Archer Petroleum and Arrakis Oil Recovery Close Purchase and Sale Agreement

Archer Petroleum Corp (“Archer” or the “Company”) is pleased to announce that it has closed the purchase and sale agreement (the “Acquisition Agreement”) with Arrakis Oil Recovery, LLC (“Arrakis”) for the acquisition by Archer of a 25% interest in the Peak Project.

The Peak Project, located in Logan county, Kentucky, totaling approximately 270 acres, is comprised of certain lands included in mining permit application Number 071-9702 which are subject to a joint venture (the “Peak JV”) between Arrakis, Peak Concepts, LLC (“Peak”) and Phoenix Metals, Inc. The Peak JV is being carried out through MidAmerica Oil Sands, LLC.

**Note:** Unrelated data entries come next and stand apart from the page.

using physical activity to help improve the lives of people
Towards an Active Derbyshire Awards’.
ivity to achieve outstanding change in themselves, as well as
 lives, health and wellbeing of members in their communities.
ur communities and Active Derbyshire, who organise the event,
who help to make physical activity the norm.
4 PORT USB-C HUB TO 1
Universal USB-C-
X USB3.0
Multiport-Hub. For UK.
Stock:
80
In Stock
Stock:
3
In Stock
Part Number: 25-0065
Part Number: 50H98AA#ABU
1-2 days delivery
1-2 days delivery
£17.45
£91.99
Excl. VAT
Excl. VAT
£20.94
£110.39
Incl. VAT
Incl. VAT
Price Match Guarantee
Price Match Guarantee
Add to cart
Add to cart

Pursuant to the Acquisition Agreement, Arrakis agreed to sell a 25% interest in the Peak JV to Archer in consideration for the issuance of 500,000 common shares of Archer (collectively, the “Archer Shares”) and US$300,000 of expenditures being incurred on the operations of the Peak JV, which expenditures shall be incurred on a timeline to be mutually agreed upon by Arrakis and Archer, provided that Archer shall not be required to expend more than US$50,000 in the six months following closing of the acquisition. The membership interests in the Peak JV are held as to 25% by Arrakis, 25% by Archer, and 50% by Peak.

In addition, the Company is pleased to announce that it has placed its initial order for Sandklene 950 in connection with the Peak Project and, pursuant to the Chemical Supply Agreement dated February 21, 2013, has issued an additional 5,100,000 common shares (the “ICC Shares”) to Imperial Chemical Company in connection therewith.

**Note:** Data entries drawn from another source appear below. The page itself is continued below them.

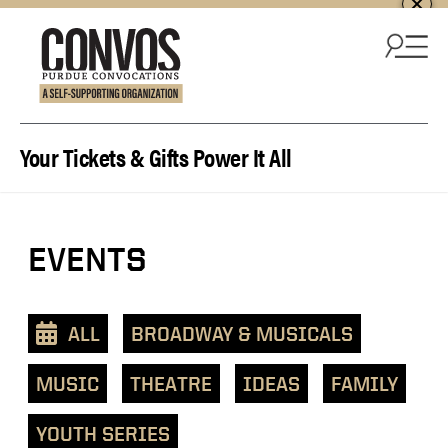
Skip to content
Your Tickets & Gifts Power It All
View
EVENTS
events
as
a
ALL
BROADWAY & MUSICALS
text
list
MUSIC
THEATRE
IDEAS
FAMILY
YOUTH SERIES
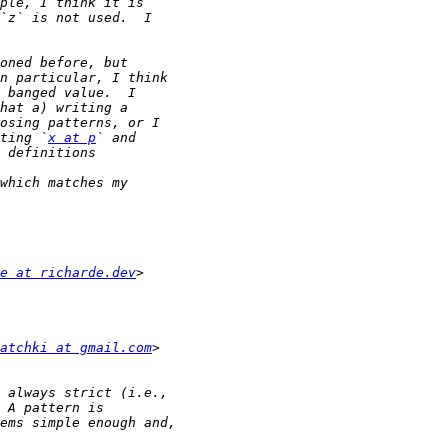
ting `
x at p
e at richarde.dev
atchki at gmail.com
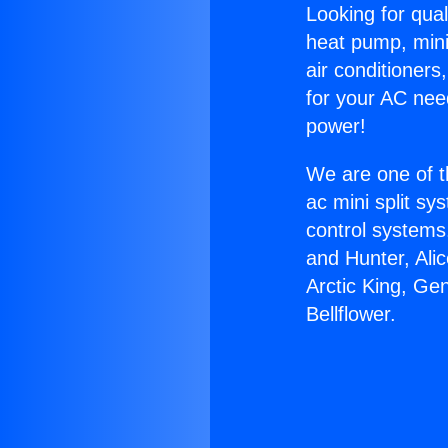
Looking for qual
heat pump, mini 
air conditioners
for your AC nee
power!
We are one of t
ac mini split sy
control systems
and Hunter, Ali
Arctic King, Ge
Bellflower.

The TSX Venture Exchange has approved the Acquisition Agreement and closing of the transactions contemplated in the Acquisition Agreement. The Archer Shares and the ICC Shares are subject to a statutory hold period expiring December 15, 2013.

None of the securities sold in connection with the Financing will be registered under the U.S. Securities Act of 1933, as amended, and may not be offered or sold in the United States absent registration or an applicable exemption from the registration requirements. This press release shall not constitute an offer to sell or the solicitation of an offer to buy nor shall there be any sale of the securities in any jurisdiction in which such offer, solicitation or sale would be unlawful.

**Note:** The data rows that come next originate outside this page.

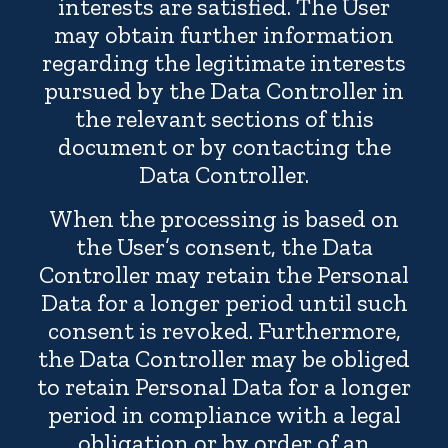
interests are satisfied. The User
may obtain further information
regarding the legitimate interests
pursued by the Data Controller in
the relevant sections of this
document or by contacting the
Data Controller.
When the processing is based on
the User’s consent, the Data
Controller may retain the Personal
Data for a longer period until such
consent is revoked. Furthermore,
the Data Controller may be obliged
to retain Personal Data for a longer
period in compliance with a legal
obligation or by order of an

The Company further announces that in connection with the Gypsy Swap previously announced in the Company’s news release dated July 16th, 2013, the Company paid an aggregate of $5,165.30 and issued 10,990 warrants (each, a “Finder’s Warrants”) to Canaccord Genuity Corp, with each Finder’s Warrant entitling the holder to purchase one additional share at a price of $0.75 per share for the first year after closing of the Financing and at a price of $1.00 per Share for the second year after closing of the Financing.